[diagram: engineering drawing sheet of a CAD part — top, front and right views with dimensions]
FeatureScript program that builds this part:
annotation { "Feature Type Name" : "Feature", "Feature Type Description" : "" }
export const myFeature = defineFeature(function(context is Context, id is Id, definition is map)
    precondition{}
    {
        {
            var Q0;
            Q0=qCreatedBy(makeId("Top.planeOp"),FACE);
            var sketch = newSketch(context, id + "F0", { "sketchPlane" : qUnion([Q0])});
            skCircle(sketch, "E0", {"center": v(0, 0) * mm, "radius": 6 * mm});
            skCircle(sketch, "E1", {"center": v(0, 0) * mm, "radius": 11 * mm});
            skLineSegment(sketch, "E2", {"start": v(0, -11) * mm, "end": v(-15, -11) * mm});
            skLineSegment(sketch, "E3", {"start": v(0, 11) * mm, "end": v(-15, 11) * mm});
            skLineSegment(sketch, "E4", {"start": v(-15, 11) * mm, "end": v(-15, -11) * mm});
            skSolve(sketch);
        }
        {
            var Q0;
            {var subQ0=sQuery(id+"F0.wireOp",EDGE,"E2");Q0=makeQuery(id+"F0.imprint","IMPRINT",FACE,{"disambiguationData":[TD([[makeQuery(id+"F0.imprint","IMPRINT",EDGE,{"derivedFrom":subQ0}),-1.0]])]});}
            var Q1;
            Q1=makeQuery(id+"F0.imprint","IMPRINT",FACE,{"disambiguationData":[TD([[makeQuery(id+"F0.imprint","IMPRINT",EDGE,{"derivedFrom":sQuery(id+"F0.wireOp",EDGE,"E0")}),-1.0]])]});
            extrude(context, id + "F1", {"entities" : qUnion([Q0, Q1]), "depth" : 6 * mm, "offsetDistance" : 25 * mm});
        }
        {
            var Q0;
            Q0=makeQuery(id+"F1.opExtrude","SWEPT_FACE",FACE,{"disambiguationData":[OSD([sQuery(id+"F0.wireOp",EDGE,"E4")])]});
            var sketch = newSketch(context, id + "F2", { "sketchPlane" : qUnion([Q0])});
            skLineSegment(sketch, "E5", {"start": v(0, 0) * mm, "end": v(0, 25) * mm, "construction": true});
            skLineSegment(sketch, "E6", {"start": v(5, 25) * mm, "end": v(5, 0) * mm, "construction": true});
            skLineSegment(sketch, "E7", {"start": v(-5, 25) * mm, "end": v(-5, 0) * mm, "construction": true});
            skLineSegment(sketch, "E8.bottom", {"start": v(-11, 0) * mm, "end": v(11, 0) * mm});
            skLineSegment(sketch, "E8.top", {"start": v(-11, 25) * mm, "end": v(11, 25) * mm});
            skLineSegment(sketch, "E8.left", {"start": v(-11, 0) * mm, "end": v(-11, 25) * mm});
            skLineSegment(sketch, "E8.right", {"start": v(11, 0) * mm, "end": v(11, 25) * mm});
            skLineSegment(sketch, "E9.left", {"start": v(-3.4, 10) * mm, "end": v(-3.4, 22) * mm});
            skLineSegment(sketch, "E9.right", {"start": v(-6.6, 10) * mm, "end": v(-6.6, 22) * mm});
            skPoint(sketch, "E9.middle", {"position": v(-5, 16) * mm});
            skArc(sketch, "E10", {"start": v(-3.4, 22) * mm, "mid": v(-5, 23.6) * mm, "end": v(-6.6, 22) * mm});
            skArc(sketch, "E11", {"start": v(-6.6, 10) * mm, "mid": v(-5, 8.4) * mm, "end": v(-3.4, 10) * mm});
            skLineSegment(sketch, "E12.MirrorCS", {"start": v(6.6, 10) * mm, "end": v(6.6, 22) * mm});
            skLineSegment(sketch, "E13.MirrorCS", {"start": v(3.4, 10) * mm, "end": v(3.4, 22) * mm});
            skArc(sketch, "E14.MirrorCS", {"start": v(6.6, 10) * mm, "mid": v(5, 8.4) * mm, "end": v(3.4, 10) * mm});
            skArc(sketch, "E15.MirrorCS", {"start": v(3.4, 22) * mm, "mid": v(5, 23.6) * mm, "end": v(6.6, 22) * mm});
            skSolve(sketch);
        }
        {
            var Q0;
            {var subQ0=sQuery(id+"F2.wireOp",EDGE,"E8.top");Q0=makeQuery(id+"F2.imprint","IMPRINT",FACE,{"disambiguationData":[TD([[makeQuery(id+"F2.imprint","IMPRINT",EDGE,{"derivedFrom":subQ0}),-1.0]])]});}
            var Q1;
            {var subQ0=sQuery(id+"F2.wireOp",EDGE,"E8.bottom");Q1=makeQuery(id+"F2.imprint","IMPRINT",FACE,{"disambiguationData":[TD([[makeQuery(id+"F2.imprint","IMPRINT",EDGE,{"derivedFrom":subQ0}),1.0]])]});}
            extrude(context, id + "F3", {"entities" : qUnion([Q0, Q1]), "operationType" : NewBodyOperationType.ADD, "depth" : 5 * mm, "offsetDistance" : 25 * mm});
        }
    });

▶ WRITTEN PROBLEM:
Pick out each line of the listing above that contains the string "part".

▶ RESPONSE:
[diagram: engineering drawing sheet of a CAD part — top, front and right views with dimensions]
FeatureScript program that builds this part:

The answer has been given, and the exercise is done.